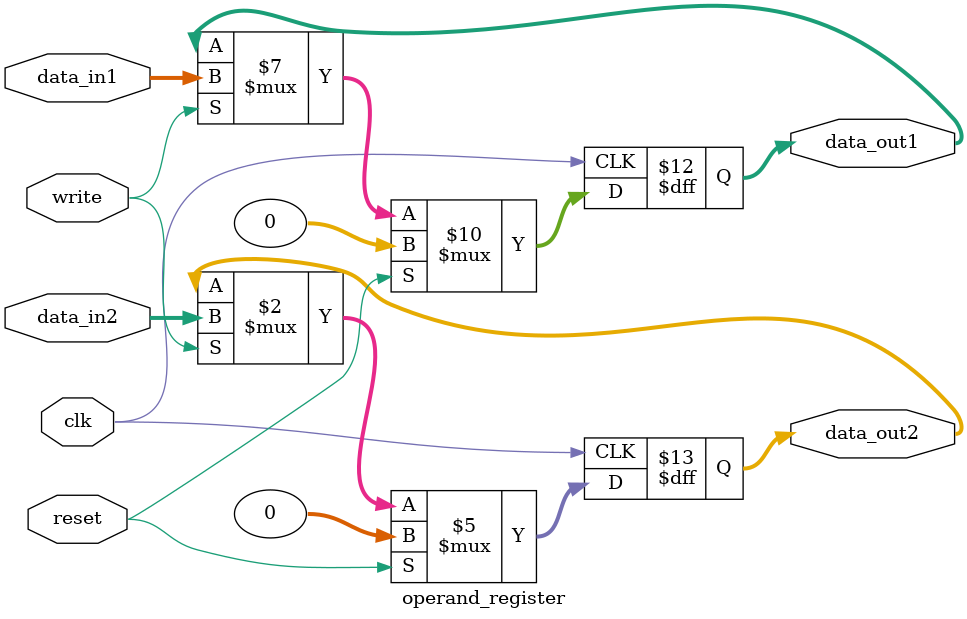
<source format=v>
module operand_register (
    input clk,
    input reset,

    input write,
    input [31:0] data_in1,
    input [31:0] data_in2,

    output reg [31:0] data_out1,
    output reg [31:0] data_out2
);
  always @(posedge clk) begin
    if (reset) begin
      data_out1 <= 32'b0;
      data_out2 <= 32'b0;
    end else if (write) begin
      data_out1 <= data_in1;
      data_out2 <= data_in2;
    end
  end
endmodule

</source>
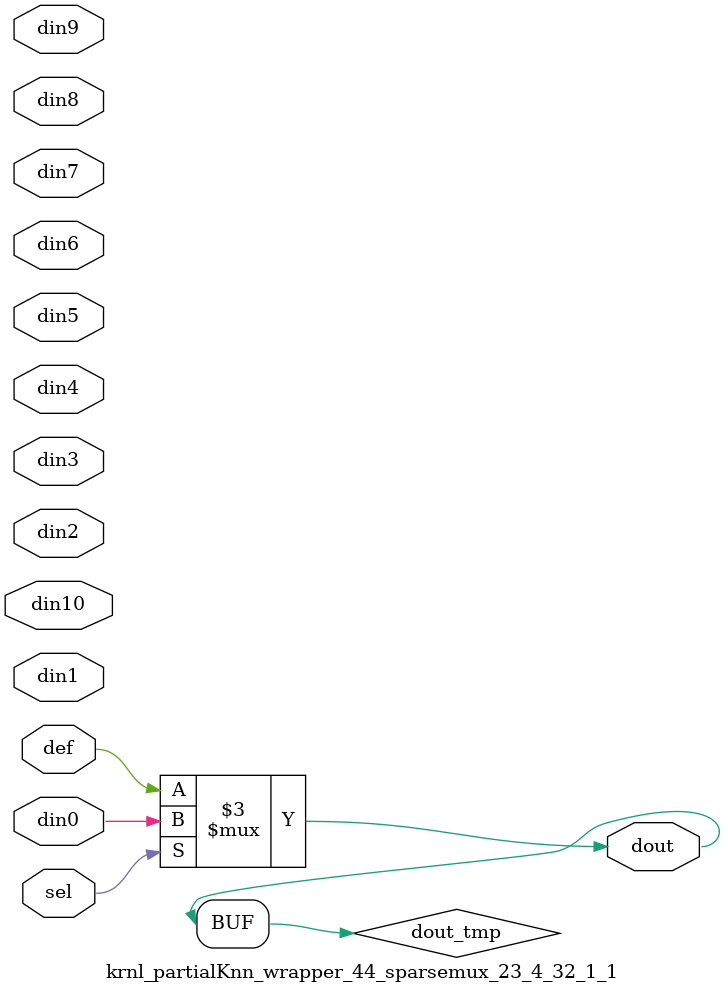
<source format=v>
`timescale 1ns / 1ps

module krnl_partialKnn_wrapper_44_sparsemux_23_4_32_1_1 (din0,din1,din2,din3,din4,din5,din6,din7,din8,din9,din10,def,sel,dout);

parameter din0_WIDTH = 1;

parameter din1_WIDTH = 1;

parameter din2_WIDTH = 1;

parameter din3_WIDTH = 1;

parameter din4_WIDTH = 1;

parameter din5_WIDTH = 1;

parameter din6_WIDTH = 1;

parameter din7_WIDTH = 1;

parameter din8_WIDTH = 1;

parameter din9_WIDTH = 1;

parameter din10_WIDTH = 1;

parameter def_WIDTH = 1;
parameter sel_WIDTH = 1;
parameter dout_WIDTH = 1;

parameter [sel_WIDTH-1:0] CASE0 = 1;

parameter [sel_WIDTH-1:0] CASE1 = 1;

parameter [sel_WIDTH-1:0] CASE2 = 1;

parameter [sel_WIDTH-1:0] CASE3 = 1;

parameter [sel_WIDTH-1:0] CASE4 = 1;

parameter [sel_WIDTH-1:0] CASE5 = 1;

parameter [sel_WIDTH-1:0] CASE6 = 1;

parameter [sel_WIDTH-1:0] CASE7 = 1;

parameter [sel_WIDTH-1:0] CASE8 = 1;

parameter [sel_WIDTH-1:0] CASE9 = 1;

parameter [sel_WIDTH-1:0] CASE10 = 1;

parameter ID = 1;
parameter NUM_STAGE = 1;



input [din0_WIDTH-1:0] din0;

input [din1_WIDTH-1:0] din1;

input [din2_WIDTH-1:0] din2;

input [din3_WIDTH-1:0] din3;

input [din4_WIDTH-1:0] din4;

input [din5_WIDTH-1:0] din5;

input [din6_WIDTH-1:0] din6;

input [din7_WIDTH-1:0] din7;

input [din8_WIDTH-1:0] din8;

input [din9_WIDTH-1:0] din9;

input [din10_WIDTH-1:0] din10;

input [def_WIDTH-1:0] def;
input [sel_WIDTH-1:0] sel;

output [dout_WIDTH-1:0] dout;



reg [dout_WIDTH-1:0] dout_tmp;

always @ (*) begin
case (sel)
    
    CASE0 : dout_tmp = din0;
    
    CASE1 : dout_tmp = din1;
    
    CASE2 : dout_tmp = din2;
    
    CASE3 : dout_tmp = din3;
    
    CASE4 : dout_tmp = din4;
    
    CASE5 : dout_tmp = din5;
    
    CASE6 : dout_tmp = din6;
    
    CASE7 : dout_tmp = din7;
    
    CASE8 : dout_tmp = din8;
    
    CASE9 : dout_tmp = din9;
    
    CASE10 : dout_tmp = din10;
    
    default : dout_tmp = def;
endcase
end


assign dout = dout_tmp;



endmodule

</source>
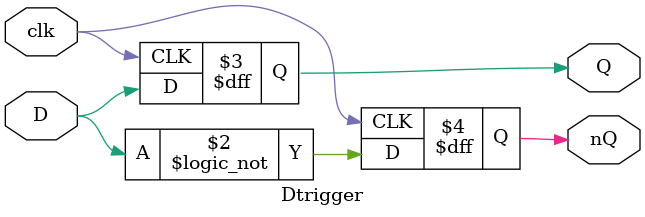
<source format=v>
module Dtrigger(clk, D, Q, nQ);
	//объявляем входы
	input clk, D;

	//объявляем выходы
	output Q, nQ;
	reg Q, nQ;

	always @(posedge clk) begin
		Q <= D;
		nQ <= !D;
	end
endmodule // Dtrigger

</source>
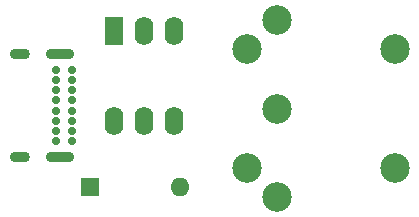
<source format=gbr>
%TF.GenerationSoftware,KiCad,Pcbnew,7.0.10*%
%TF.CreationDate,2024-10-22T16:46:23+13:00*%
%TF.ProjectId,MIDI_To_USB,4d494449-5f54-46f5-9f55-53422e6b6963,rev?*%
%TF.SameCoordinates,Original*%
%TF.FileFunction,Soldermask,Bot*%
%TF.FilePolarity,Negative*%
%FSLAX46Y46*%
G04 Gerber Fmt 4.6, Leading zero omitted, Abs format (unit mm)*
G04 Created by KiCad (PCBNEW 7.0.10) date 2024-10-22 16:46:23*
%MOMM*%
%LPD*%
G01*
G04 APERTURE LIST*
%ADD10O,1.600000X2.400000*%
%ADD11R,1.600000X2.400000*%
%ADD12C,0.700000*%
%ADD13O,1.700000X0.900000*%
%ADD14O,2.400000X0.900000*%
%ADD15C,2.499360*%
%ADD16R,1.600000X1.600000*%
%ADD17O,1.600000X1.600000*%
G04 APERTURE END LIST*
D10*
%TO.C,U1*%
X148072000Y-91245500D03*
X150612000Y-91245500D03*
X153152000Y-91245500D03*
X153152000Y-83625500D03*
X150612000Y-83625500D03*
D11*
X148072000Y-83625500D03*
%TD*%
D12*
%TO.C,P1*%
X144487000Y-92891000D03*
X144487000Y-92041000D03*
X144487000Y-91191000D03*
X144487000Y-90341000D03*
X144487000Y-89491000D03*
X144487000Y-88641000D03*
X144487000Y-87791000D03*
X144487000Y-86941000D03*
X143137000Y-86941000D03*
X143137000Y-87791000D03*
X143137000Y-88641000D03*
X143137000Y-89491000D03*
X143137000Y-90341000D03*
X143137000Y-91191000D03*
X143137000Y-92041000D03*
X143137000Y-92891000D03*
D13*
X140127000Y-85591000D03*
X140127000Y-94241000D03*
D14*
X143507000Y-85591000D03*
X143507000Y-94241000D03*
%TD*%
D15*
%TO.C,J1*%
X171843700Y-85168740D03*
X171843700Y-95171260D03*
X159346900Y-85173820D03*
X161848800Y-97668080D03*
X161846260Y-90170000D03*
X159346900Y-95166180D03*
X161848800Y-82671920D03*
%TD*%
D16*
%TO.C,D1*%
X146050000Y-96774000D03*
D17*
X153670000Y-96774000D03*
%TD*%
M02*

</source>
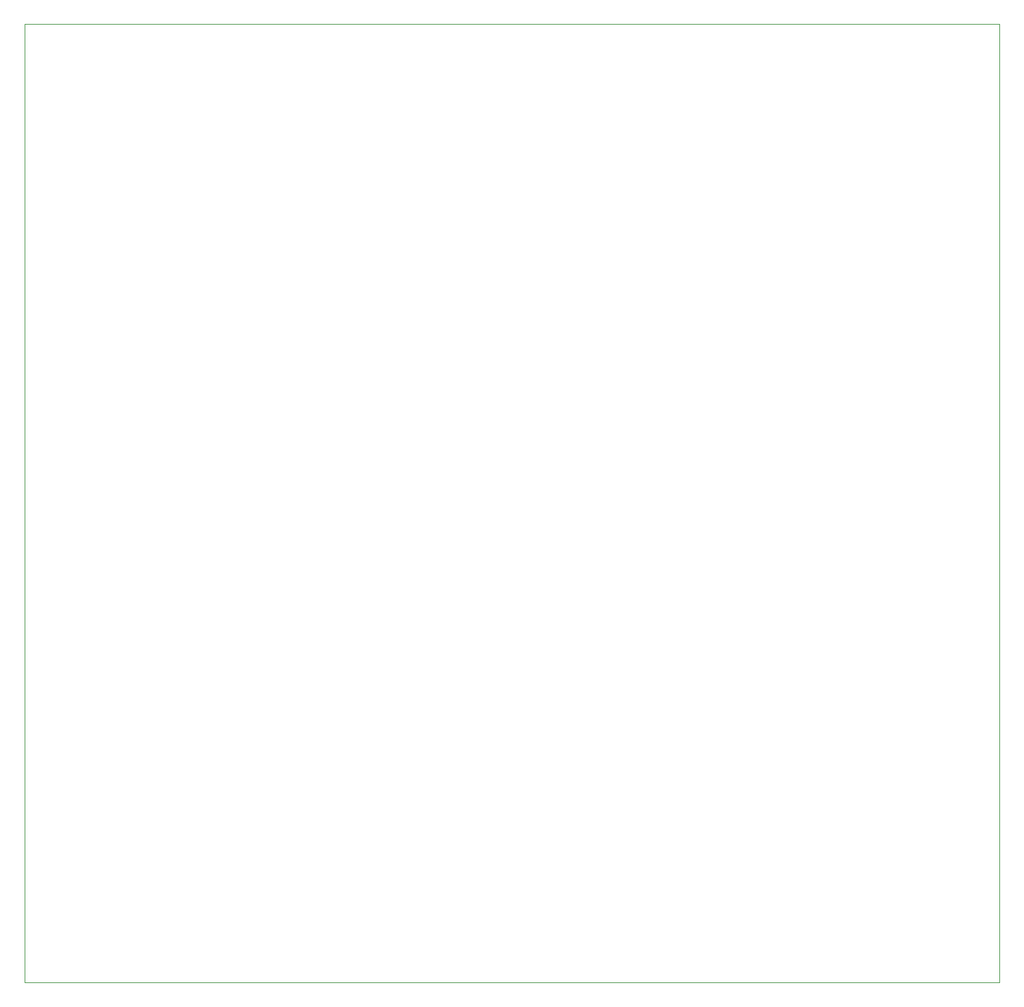
<source format=gbr>
%TF.GenerationSoftware,KiCad,Pcbnew,(6.0.10)*%
%TF.CreationDate,2023-01-10T00:35:44+03:00*%
%TF.ProjectId,ee463_project,65653436-335f-4707-926f-6a6563742e6b,rev?*%
%TF.SameCoordinates,Original*%
%TF.FileFunction,Profile,NP*%
%FSLAX46Y46*%
G04 Gerber Fmt 4.6, Leading zero omitted, Abs format (unit mm)*
G04 Created by KiCad (PCBNEW (6.0.10)) date 2023-01-10 00:35:44*
%MOMM*%
%LPD*%
G01*
G04 APERTURE LIST*
%TA.AperFunction,Profile*%
%ADD10C,0.100000*%
%TD*%
G04 APERTURE END LIST*
D10*
X45720000Y-19060000D02*
X169672000Y-19060000D01*
X169672000Y-19060000D02*
X169672000Y-140980000D01*
X169672000Y-140980000D02*
X45720000Y-140980000D01*
X45720000Y-140980000D02*
X45720000Y-19060000D01*
M02*

</source>
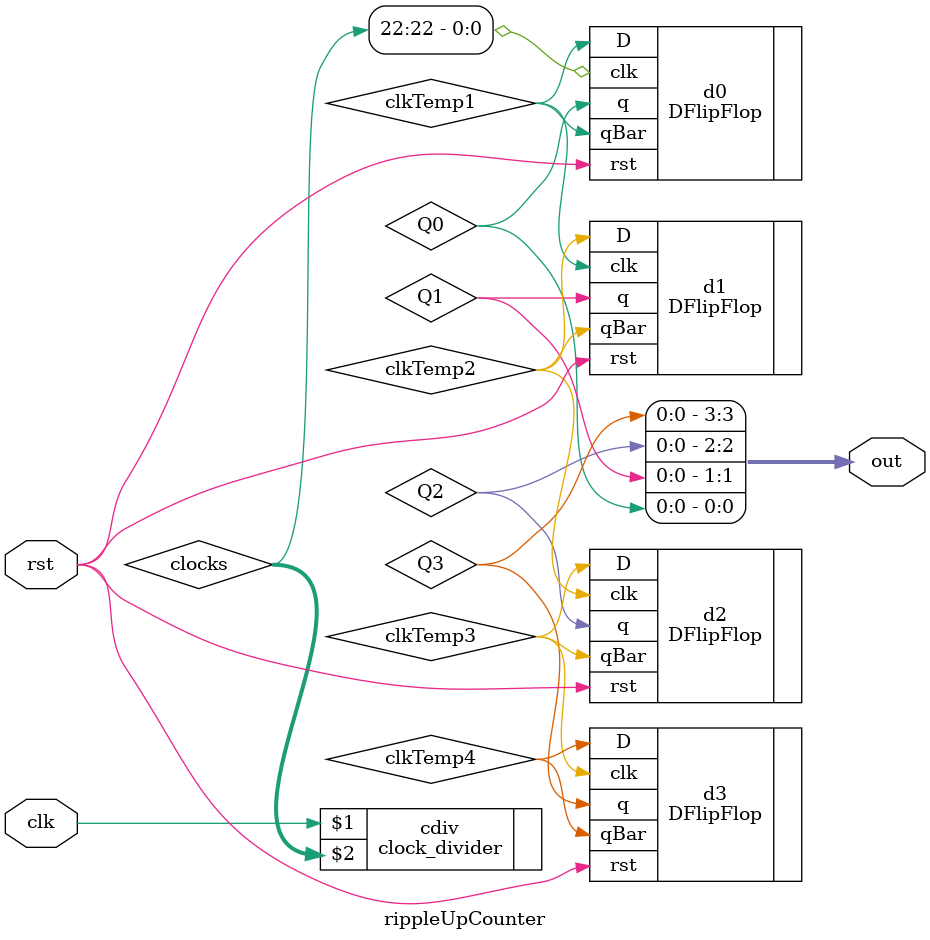
<source format=sv>
/*
	Ripple-up counter module

	Authors: William Li, Dawn Liang, Jun Park
	Date: 16 Oct 2016
*/
module rippleUpCounter(out, clk, rst);
	// declare inputs/outputs, wires
	output logic [3:0] out;
	input logic clk, rst;
	logic Q0, Q1, Q2, Q3, clkTemp1, clkTemp2, clkTemp3, clkTemp4;
	
	// clock
	logic [31:0] clocks;
	parameter WHICH_CLOCK = 22; // choose clock speed
	clock_divider cdiv (clk, clocks);
	
	// connect Dffs
	DFlipFlop d0(.q(Q0), .qBar(clkTemp1), .D(clkTemp1), .clk(clocks[WHICH_CLOCK]), .rst(rst));
	DFlipFlop d1(.q(Q1), .qBar(clkTemp2), .D(clkTemp2), .clk(clkTemp1), .rst(rst));
	DFlipFlop d2(.q(Q2), .qBar(clkTemp3), .D(clkTemp3), .clk(clkTemp2), .rst(rst));
	DFlipFlop d3(.q(Q3), .qBar(clkTemp4), .D(clkTemp4), .clk(clkTemp3), .rst(rst));
	
	// output logic
	assign out = {Q3,Q2,Q1,Q0}; //not {Q0, Q1, Q2, Q3};
endmodule
</source>
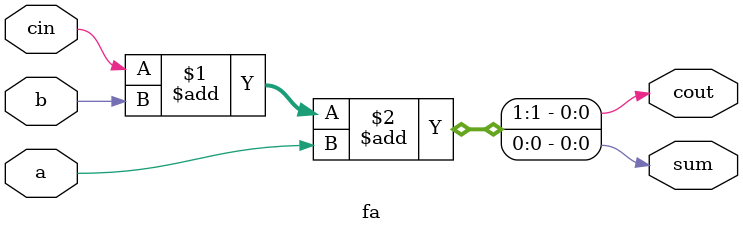
<source format=v>
module fa(output wire cout, sum, input wire a, b, cin);

assign {cout, sum} = cin + b + a;

endmodule

</source>
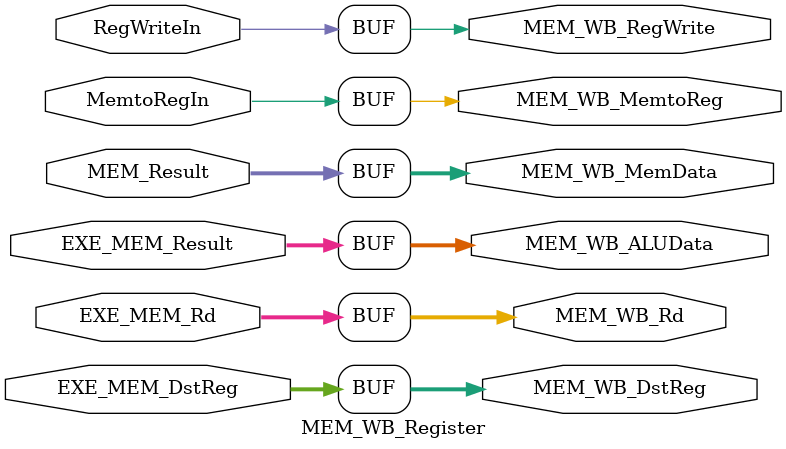
<source format=v>
module MEM_WB_Register (MEM_WB_MemData, MEM_WB_ALUData, MEM_WB_Rd, MEM_WB_DstReg, MEM_WB_MemtoReg, MEM_WB_RegWrite, MEM_Result, EXE_MEM_Result,
								EXE_MEM_Rd, EXE_MEM_DstReg, MemtoRegIn, RegWriteIn);

// input
	input [31:0] MEM_Result, EXE_MEM_Result;
	input [4:0] EXE_MEM_Rd, EXE_MEM_DstReg;
	input MemtoRegIn, RegWriteIn;
	//clk;

// output
	output reg [31:0] MEM_WB_MemData, MEM_WB_ALUData;
	output reg [4:0] MEM_WB_Rd, MEM_WB_DstReg;
	output reg MEM_WB_MemtoReg, MEM_WB_RegWrite;
	
	always @(*)
		begin
			MEM_WB_MemData = MEM_Result;
			MEM_WB_ALUData = EXE_MEM_Result;
			MEM_WB_Rd = EXE_MEM_Rd;
			MEM_WB_DstReg = EXE_MEM_DstReg;
			MEM_WB_MemtoReg = MemtoRegIn;
			MEM_WB_RegWrite = RegWriteIn;
		end

endmodule

</source>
○ ○ ○
Aim of the exercise - Copy all lines from the data that hold the word "KiCad".

Task result -
%TF.GenerationSoftware,KiCad,Pcbnew,7.0.10*%
G04 Created by KiCad (PCBNEW 7.0.10) date 2024-10-22 16:46:23*
%TF.GenerationSoftware,KiCad,Pcbnew,(6.0.10)*%
G04 Created by KiCad (PCBNEW (6.0.10)) date 2023-01-10 00:35:44*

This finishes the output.